- _YOUR ASSIGNMENT_
Check each line of the data below for the word "tokyonight", then extract the ones that have it.

- _SUPPLIED RECORDS_
---*---
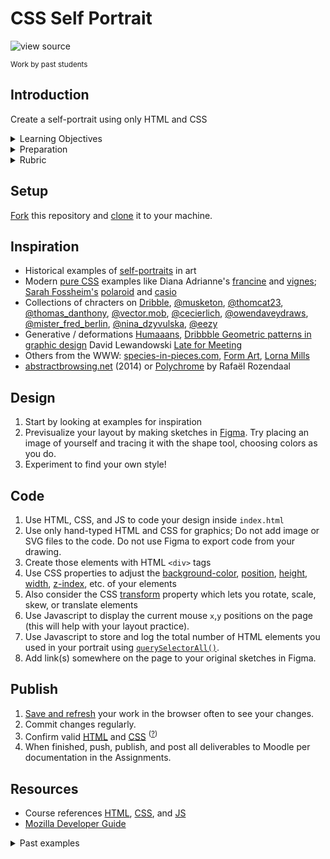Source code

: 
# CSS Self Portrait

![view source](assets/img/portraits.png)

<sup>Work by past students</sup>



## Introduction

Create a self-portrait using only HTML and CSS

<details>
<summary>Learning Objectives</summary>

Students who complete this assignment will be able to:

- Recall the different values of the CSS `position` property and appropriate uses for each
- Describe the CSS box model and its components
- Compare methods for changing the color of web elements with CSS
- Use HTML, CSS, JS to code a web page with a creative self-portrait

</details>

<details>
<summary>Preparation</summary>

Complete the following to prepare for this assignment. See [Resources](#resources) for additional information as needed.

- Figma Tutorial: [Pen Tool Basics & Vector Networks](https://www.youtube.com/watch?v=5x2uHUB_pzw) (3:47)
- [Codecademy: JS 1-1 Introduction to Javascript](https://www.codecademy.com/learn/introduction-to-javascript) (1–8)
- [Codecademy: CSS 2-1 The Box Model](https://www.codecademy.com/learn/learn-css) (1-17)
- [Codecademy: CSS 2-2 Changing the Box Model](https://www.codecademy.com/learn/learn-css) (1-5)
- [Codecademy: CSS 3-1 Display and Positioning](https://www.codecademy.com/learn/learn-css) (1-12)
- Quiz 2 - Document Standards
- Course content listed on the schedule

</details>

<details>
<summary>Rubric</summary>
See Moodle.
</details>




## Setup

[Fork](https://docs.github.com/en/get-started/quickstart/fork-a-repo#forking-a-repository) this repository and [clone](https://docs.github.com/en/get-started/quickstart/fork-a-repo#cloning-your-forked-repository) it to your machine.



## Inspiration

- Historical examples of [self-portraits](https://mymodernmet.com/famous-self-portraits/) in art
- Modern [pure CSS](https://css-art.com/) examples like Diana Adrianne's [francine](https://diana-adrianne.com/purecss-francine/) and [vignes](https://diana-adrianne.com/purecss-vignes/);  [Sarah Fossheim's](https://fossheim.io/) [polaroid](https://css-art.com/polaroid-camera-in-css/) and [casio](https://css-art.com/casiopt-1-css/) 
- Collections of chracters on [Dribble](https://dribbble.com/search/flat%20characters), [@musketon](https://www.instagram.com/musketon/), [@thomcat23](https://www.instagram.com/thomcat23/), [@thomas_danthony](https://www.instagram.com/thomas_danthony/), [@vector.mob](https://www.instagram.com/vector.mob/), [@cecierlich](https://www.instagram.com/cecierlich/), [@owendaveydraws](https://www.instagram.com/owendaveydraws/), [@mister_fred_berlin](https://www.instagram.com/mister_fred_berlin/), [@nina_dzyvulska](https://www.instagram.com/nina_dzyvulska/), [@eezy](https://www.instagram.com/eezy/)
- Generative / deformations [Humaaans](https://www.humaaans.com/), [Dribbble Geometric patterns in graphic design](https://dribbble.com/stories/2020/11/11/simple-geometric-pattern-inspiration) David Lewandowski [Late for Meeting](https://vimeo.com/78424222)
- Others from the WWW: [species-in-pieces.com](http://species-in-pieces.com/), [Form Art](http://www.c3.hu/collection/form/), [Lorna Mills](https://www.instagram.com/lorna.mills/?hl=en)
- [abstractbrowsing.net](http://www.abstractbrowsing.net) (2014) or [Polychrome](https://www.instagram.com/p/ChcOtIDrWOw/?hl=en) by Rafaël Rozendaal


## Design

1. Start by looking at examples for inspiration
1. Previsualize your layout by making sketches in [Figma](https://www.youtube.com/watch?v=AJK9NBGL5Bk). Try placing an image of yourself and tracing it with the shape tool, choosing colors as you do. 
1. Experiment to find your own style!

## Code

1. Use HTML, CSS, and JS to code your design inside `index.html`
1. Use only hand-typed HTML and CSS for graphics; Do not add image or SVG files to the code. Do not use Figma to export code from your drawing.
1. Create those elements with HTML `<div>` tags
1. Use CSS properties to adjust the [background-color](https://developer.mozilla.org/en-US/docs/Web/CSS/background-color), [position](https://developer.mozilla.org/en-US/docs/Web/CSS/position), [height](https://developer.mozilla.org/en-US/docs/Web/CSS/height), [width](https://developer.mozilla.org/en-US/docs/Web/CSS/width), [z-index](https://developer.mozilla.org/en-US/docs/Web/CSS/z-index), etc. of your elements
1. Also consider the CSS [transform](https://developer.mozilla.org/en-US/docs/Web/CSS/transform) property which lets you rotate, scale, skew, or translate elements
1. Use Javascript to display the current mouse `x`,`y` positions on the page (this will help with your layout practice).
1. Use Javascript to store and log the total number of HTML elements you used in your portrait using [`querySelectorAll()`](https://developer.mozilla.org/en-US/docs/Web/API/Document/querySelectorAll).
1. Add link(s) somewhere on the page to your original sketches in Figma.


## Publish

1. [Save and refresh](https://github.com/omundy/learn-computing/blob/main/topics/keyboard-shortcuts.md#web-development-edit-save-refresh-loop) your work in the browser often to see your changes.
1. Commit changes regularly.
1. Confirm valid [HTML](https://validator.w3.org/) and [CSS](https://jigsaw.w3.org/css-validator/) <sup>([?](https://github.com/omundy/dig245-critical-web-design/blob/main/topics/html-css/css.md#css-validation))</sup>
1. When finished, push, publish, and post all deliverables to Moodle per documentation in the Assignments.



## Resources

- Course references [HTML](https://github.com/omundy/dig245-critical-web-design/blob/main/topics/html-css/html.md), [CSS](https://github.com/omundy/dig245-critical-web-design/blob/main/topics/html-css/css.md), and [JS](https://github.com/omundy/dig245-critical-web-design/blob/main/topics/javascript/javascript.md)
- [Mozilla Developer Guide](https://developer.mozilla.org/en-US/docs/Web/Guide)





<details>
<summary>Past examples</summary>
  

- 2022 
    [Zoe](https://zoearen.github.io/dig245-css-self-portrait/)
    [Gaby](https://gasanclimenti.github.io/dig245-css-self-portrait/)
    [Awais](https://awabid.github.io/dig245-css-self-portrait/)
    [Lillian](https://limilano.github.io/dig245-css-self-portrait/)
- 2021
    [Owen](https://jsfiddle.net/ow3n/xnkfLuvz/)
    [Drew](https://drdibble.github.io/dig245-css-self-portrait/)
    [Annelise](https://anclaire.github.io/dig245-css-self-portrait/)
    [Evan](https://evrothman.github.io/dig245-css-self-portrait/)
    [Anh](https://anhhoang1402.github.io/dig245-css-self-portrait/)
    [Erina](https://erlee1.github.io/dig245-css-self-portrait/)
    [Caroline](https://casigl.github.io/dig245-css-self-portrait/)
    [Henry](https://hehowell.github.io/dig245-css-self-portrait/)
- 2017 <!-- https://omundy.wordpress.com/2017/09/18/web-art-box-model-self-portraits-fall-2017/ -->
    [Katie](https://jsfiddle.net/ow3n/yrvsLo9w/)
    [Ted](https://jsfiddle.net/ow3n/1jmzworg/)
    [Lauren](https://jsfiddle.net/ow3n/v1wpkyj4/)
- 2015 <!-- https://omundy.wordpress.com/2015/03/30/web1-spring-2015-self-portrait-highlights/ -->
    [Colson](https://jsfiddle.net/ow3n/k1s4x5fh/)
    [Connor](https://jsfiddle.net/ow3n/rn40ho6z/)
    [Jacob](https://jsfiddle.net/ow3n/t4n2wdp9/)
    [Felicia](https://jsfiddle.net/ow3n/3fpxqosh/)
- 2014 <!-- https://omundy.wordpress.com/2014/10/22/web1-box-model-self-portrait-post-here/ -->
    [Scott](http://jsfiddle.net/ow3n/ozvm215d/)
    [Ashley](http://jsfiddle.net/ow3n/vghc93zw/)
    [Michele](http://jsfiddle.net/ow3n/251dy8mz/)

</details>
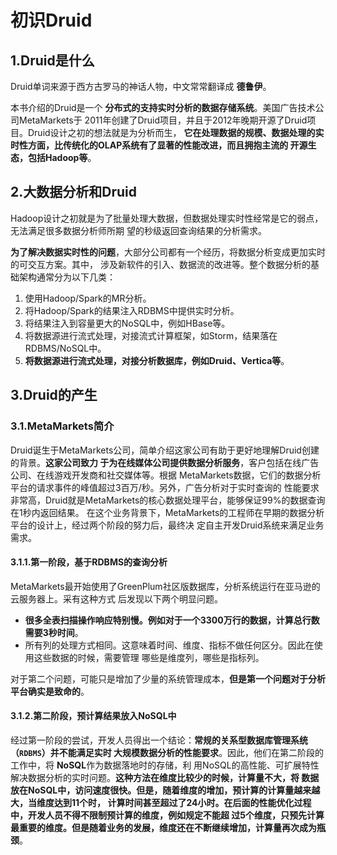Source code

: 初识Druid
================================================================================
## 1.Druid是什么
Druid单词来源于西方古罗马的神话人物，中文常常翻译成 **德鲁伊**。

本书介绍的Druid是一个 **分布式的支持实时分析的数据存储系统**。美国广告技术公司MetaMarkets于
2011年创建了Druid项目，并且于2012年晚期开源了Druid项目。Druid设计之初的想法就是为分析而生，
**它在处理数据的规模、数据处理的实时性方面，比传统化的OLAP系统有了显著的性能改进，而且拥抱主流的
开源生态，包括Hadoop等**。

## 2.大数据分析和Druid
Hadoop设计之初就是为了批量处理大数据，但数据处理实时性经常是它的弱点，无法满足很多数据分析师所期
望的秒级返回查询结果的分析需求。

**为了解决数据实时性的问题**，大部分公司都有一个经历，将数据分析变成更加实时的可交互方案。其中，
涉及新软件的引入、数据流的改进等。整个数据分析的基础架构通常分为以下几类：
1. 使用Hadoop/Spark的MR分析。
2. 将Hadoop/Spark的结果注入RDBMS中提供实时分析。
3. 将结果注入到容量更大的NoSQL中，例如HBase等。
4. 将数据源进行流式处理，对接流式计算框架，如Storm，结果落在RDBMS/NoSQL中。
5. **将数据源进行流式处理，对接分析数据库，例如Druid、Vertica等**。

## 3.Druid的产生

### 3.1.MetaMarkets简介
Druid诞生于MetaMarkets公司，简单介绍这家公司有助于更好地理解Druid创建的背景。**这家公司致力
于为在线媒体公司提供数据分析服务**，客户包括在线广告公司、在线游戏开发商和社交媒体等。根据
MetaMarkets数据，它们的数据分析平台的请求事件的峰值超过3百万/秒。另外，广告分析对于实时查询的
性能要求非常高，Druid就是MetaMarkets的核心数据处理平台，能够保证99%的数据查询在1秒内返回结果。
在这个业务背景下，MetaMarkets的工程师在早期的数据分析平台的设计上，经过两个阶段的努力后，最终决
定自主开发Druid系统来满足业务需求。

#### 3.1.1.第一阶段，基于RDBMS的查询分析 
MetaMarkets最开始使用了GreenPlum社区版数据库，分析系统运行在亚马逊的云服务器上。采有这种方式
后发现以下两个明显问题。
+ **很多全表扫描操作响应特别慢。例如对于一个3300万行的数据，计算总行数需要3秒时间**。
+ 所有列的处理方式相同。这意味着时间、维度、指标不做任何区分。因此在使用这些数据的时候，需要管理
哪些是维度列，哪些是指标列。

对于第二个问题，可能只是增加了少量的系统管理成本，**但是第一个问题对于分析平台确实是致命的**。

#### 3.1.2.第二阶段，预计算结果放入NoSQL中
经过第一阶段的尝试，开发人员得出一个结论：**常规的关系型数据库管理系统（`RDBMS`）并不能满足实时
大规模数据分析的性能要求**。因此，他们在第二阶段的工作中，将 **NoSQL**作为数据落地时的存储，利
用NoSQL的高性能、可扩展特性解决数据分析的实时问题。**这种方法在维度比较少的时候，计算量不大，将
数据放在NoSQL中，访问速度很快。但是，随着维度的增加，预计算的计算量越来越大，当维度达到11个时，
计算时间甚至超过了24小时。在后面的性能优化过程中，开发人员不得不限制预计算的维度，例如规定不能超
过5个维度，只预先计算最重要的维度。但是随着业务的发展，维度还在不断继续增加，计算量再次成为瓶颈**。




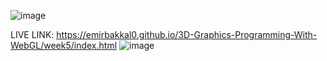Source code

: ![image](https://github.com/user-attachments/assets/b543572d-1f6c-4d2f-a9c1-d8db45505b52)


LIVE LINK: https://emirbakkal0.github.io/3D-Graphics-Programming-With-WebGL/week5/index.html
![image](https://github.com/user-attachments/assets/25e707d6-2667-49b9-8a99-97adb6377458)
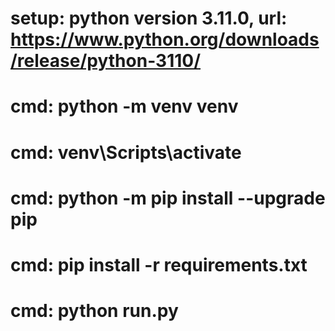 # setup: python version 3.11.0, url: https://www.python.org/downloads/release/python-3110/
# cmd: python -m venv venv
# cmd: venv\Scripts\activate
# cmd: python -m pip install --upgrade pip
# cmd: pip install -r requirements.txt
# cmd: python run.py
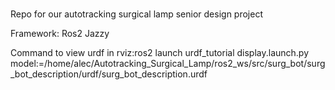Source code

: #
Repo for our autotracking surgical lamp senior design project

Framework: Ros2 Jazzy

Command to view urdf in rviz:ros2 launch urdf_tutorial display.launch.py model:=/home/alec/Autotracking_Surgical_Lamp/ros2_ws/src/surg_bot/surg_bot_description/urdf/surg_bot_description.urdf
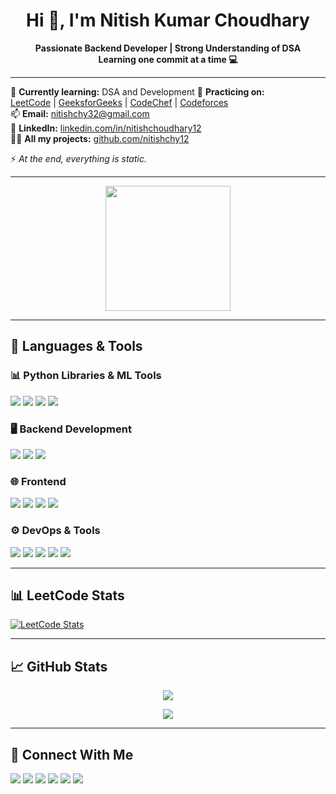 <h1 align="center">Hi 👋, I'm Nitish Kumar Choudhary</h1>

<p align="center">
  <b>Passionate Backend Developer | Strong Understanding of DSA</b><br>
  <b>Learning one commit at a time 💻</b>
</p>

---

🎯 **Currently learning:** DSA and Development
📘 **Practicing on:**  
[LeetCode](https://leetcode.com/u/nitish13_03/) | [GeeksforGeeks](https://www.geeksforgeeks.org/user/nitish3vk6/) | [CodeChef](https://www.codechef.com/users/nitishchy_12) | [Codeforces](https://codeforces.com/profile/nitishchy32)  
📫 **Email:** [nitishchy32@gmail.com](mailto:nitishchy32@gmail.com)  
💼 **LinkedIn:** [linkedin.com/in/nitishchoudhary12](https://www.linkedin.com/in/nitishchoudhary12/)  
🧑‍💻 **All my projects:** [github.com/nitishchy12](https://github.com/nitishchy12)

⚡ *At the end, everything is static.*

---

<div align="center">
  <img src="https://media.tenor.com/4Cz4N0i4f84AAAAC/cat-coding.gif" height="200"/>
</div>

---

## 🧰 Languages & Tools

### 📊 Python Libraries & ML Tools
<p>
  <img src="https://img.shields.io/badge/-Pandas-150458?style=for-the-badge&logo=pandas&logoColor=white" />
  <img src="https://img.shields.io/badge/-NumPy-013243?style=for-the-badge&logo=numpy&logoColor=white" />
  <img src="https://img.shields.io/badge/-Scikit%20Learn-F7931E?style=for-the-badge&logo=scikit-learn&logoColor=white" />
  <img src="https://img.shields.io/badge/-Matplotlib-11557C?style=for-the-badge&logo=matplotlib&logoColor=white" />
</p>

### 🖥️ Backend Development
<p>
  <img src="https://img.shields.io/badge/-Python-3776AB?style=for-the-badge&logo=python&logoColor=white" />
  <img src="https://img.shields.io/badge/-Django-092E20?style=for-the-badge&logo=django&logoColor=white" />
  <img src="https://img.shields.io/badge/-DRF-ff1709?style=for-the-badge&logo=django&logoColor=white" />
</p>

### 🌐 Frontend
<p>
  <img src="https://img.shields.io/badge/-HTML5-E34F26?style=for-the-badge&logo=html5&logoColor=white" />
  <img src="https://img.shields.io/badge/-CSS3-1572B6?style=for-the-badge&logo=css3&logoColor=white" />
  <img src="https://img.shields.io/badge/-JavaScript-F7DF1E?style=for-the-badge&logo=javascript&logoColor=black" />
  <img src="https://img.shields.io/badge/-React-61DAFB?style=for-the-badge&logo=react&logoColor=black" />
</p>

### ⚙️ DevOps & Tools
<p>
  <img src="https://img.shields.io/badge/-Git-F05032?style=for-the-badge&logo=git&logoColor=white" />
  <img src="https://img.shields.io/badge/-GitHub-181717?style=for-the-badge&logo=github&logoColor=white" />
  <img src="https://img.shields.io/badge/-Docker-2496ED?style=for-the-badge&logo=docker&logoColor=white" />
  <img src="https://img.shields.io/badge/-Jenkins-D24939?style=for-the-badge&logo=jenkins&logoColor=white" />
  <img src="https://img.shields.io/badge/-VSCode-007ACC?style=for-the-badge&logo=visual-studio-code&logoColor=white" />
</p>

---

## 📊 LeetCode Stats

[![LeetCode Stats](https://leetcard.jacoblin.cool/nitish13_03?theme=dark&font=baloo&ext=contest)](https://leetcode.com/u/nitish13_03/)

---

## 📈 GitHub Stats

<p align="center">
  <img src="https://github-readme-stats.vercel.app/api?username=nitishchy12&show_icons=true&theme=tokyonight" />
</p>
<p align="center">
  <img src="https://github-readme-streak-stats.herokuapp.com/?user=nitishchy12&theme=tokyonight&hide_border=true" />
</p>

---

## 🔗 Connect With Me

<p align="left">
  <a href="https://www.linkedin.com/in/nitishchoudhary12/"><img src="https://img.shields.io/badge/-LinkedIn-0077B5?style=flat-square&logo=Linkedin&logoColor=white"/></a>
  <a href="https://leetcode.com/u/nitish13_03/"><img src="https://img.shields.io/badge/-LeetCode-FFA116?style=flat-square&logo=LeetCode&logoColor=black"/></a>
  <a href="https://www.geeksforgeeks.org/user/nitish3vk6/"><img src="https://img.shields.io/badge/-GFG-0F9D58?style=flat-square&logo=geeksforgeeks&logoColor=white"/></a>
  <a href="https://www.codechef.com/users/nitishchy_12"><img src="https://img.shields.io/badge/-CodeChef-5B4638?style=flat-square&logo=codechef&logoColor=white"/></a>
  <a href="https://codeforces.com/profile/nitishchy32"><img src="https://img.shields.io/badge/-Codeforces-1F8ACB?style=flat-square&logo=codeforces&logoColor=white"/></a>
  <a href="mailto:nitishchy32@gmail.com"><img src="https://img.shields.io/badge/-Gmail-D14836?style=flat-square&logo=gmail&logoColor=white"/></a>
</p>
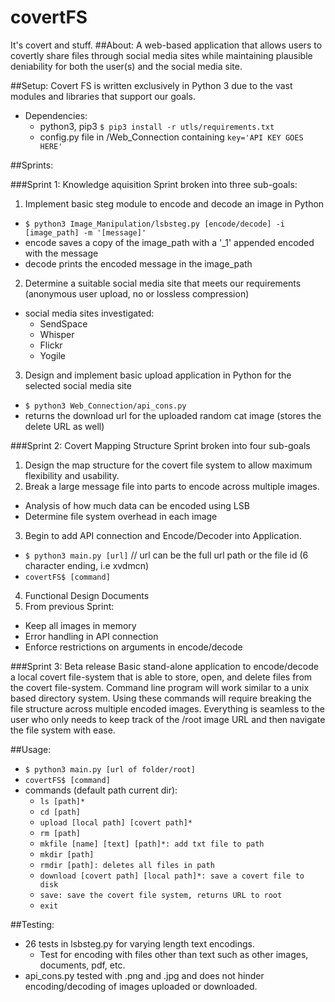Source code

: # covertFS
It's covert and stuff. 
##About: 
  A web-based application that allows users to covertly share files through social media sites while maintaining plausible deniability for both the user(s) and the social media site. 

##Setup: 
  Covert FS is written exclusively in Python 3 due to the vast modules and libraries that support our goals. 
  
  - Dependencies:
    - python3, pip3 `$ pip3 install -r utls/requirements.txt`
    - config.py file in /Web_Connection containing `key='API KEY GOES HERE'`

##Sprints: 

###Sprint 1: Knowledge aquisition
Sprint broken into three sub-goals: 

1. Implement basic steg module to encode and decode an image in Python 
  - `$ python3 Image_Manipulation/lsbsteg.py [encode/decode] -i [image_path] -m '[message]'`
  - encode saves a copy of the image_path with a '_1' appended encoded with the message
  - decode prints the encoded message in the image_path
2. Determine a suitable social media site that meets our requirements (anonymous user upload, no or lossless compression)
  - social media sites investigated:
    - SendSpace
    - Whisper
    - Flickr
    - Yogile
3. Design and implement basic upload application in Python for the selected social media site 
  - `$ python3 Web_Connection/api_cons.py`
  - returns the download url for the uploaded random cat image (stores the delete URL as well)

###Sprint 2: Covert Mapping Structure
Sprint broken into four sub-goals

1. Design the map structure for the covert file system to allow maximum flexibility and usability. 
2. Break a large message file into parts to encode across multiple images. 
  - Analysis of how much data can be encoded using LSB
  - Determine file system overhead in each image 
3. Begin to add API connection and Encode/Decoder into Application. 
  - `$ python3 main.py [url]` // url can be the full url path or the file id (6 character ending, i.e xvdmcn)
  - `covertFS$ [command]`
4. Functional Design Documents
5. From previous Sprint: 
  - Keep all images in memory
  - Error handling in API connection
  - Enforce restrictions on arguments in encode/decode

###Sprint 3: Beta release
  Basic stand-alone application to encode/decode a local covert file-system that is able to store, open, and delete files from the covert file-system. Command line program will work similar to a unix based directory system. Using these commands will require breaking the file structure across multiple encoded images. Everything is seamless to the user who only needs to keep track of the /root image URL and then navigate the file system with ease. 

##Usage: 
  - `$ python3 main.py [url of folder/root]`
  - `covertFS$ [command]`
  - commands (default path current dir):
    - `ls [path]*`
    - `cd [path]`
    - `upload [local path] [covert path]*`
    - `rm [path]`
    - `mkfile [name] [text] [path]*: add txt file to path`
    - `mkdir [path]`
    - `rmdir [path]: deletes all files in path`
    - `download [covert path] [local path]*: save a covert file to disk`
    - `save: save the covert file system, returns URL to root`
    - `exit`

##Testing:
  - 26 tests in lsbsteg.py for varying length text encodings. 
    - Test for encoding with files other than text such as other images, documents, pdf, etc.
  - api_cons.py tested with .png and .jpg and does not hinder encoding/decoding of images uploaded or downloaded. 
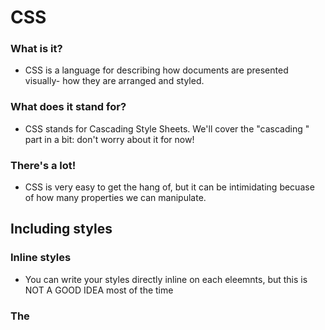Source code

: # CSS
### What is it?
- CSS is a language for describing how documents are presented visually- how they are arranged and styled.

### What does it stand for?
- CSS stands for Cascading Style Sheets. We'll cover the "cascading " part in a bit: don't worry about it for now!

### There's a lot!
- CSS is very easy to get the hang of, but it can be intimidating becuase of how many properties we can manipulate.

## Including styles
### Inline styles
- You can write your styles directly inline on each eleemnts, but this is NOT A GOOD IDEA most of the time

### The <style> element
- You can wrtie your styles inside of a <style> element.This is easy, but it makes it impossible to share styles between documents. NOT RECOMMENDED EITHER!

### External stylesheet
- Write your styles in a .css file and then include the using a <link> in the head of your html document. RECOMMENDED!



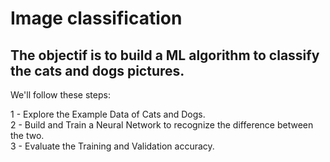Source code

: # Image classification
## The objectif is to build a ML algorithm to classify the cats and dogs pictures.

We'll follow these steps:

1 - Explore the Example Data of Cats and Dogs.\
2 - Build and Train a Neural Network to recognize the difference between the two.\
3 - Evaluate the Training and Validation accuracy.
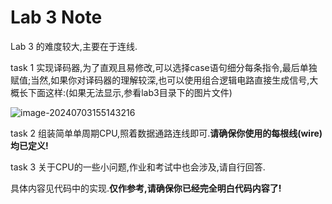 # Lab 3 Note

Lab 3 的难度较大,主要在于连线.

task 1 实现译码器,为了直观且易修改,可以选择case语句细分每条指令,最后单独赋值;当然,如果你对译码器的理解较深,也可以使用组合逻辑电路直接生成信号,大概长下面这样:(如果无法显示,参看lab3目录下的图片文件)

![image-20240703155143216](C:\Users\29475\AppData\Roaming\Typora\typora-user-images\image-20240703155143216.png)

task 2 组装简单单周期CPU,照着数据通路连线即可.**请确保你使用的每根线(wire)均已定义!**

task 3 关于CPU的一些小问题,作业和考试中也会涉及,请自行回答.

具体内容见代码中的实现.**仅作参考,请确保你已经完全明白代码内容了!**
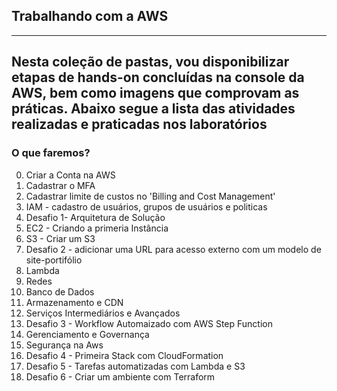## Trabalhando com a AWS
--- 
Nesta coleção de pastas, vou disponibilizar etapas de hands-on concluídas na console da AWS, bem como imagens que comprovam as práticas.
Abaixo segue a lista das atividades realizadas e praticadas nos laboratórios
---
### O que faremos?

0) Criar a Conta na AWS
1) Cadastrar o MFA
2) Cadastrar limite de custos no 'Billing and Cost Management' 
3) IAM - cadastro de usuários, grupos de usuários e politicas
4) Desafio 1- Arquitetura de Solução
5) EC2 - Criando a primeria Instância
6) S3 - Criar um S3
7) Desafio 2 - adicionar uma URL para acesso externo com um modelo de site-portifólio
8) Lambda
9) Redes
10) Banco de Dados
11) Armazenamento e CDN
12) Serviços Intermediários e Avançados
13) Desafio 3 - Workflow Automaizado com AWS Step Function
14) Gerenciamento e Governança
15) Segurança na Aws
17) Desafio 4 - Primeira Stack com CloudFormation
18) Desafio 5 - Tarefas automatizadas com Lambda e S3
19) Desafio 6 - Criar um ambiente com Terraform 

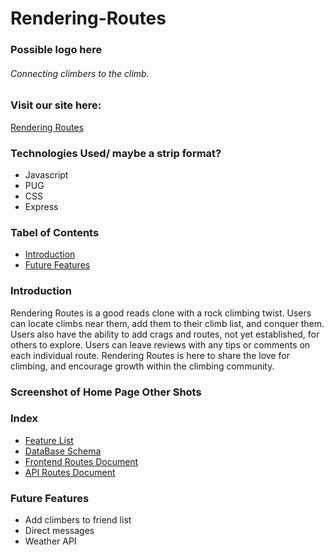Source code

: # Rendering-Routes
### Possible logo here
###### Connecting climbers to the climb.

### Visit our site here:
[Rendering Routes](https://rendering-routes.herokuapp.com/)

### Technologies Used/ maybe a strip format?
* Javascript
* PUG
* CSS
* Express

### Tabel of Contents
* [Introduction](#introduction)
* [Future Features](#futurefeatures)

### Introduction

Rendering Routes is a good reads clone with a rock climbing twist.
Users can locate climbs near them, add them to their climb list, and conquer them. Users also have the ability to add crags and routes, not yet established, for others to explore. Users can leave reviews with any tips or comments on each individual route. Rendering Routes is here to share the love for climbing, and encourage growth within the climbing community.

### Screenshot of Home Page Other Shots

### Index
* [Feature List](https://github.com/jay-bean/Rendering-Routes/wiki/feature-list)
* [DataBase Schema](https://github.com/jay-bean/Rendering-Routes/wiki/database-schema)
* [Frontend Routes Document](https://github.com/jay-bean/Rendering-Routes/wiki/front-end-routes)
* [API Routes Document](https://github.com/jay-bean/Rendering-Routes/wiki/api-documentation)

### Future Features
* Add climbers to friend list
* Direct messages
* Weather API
---*---
- _EXERCISE OUTPUT_
  <img src="https://github-readme-stats.vercel.app/api?username=nitishchy12&show_icons=true&theme=tokyonight" />
  <img src="https://github-readme-streak-stats.herokuapp.com/?user=nitishchy12&theme=tokyonight&hide_border=true" />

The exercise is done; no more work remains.